When I consider how cheaply the alleged fact of Tim Hunt's sexism was constructed, and then how costly it became for him and for science, I must confess I am sometimes brought to the verge of despair. That there is power enough in the world to make so much history of so little knowledge both boggles the mind and breaks the heart. After all, the same people who told us that Tim Hunt is a sexist tell us also that sexism is a major problem in the sciences. I think it is fair to imagine that their basis for asserting the more general fact is as considered as their basis for making the specific allegation.
And what, then, was their basis for asserting that Tim Hunt is a sexist?
They had listened to him speak extemporaneously for about five minutes**. They had "compared notes" afterwards and reached an agreement about what he had said. Three hours later, they announced to the world that a leading figure in cancer research harbours "Victorian" sentiments about women, attributing to him the absurd notion that labs should be sex-segregated. In those three hours, they did not ask him what he meant. The following day, they did not hear what he had to say when introducing "top young talent" for the European Research Council. They did not look into his record on the promotion of gender equality. They listened to him speak for five minutes** and made up their minds on that basis.
It was Norman Mailer who coined the word "factoid" to denote "facts which have no existence before appearing in a magazine or newspaper."* That Tim Hunt should be a sexist is precisely such a factoid. The mere act of tweeting it, perhaps, did not create the fact.
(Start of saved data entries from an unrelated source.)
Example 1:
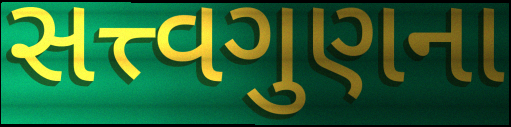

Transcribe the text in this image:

સત્ત્વગુણના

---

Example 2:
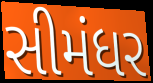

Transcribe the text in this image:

સીમંધર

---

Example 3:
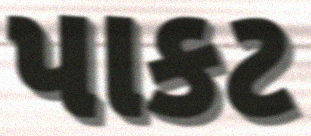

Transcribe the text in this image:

પાકટ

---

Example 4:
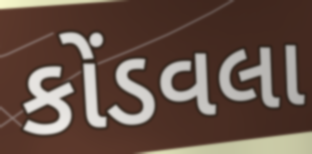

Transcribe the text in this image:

કોંડવલા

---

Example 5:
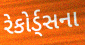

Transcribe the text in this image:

રેકોર્ડ્સના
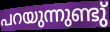
പറയുന്നുണ്ടു്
But it was quickly picked up by, as Deborah Blum put it, "countless media platforms". It became what is now called a "thing". Tim Hunt had become a sexist, even a misogynist. He had been given a set of character traits that no one who knew him could recognise.
The effects of such shoddy constructions of fact are serious. When I suggested that I wasn't so sure any longer that sexism is a serious problem in science, the sarcastic retort was that all the women who have been mistreated by men in science will be happy to hear that. But it is precisely the stories of those women that are becoming increasingly hard to take seriously, not because they are untrue, which many of them probably are not, but because their basis in fact is simply never secured by the people who report them. The case of Tim Hunt shows how cheaply these so-called facts are made. The actual, underlying truth about sexism in science, which is no doubt both real and troubling for those who are affected, is done no favours by allowing anything at all to be said about it as long as it is done in a properly outraged tone of voice.
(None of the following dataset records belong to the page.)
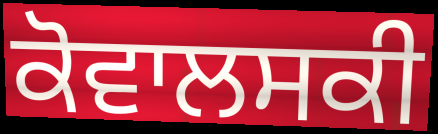
ਕੋਵਾਲਸਕੀ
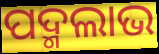
ପଦ୍ମଲାଭ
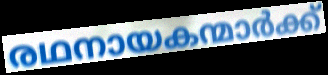
രഥനായകന്മാർക്ക്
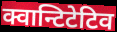
क्वान्टिटेटिव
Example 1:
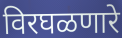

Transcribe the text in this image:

विरघळणारे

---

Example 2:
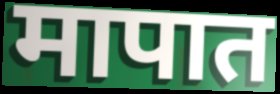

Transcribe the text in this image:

मापात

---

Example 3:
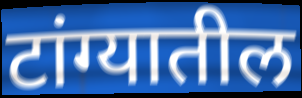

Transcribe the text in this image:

टांग्यातील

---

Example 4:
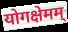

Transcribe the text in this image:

योगक्षेमम्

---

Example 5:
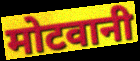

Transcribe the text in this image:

मोटवानी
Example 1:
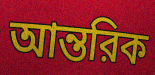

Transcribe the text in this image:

আন্তরিক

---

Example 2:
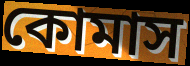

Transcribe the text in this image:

কোমাস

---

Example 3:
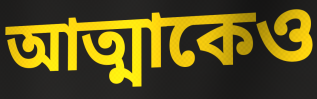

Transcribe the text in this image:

আত্মাকেও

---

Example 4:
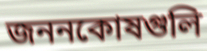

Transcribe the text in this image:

And there are even wider effects of such a careless fabrication of facts. The whole range of science factoids, the stock in trade of science writers, is drawn into doubt. Let us keep in mind that the same people who assured us that Tim Hunt's remarks were "no joke", tell us also that vaccines are safe and global warming is caused by human activity. One minute they're telling us that "climate change denial is a threat to national security", the next that the Tim Hunt gaffe has "shone a spotlight on the rampant sexism in society in general and in the sciences specifically". These judgments are, we must presume, made on the same sort of basis, with the same degree of care.
I, for one, have now entirely stopped believing what science writers say. Indeed, I will not even bother to consider their words as serious attempts to do anything other than channel the ideological dogmas of the moment*. If the profession wants my trust, it will, minimally, have to do some public soul-searching about what it did to Tim Hunt. A profession with a serious interest in science and fact would not take important things so lightly.
*[Update: It's worth considering the longer version of Mailer's definition: "Factoids ... that is, facts which have no existence before appearing in a magazine or newspaper, creations which are not so much lies as a product to manipulate emotion in the Silent Majority." That's exactly what has happened here.]
**[Update: There's been some discussion on Twitter about the exact length of his toast. Photo time stamps apparently contradict the 5-7 minute estimate in the original factoid, suggesting no more than 3 minutes instead. It's significant because the factoid has him "going on and on" indifferent to the stunned reaction of his audience. As we now know, the audience was not stunned, and he did not go on and on.]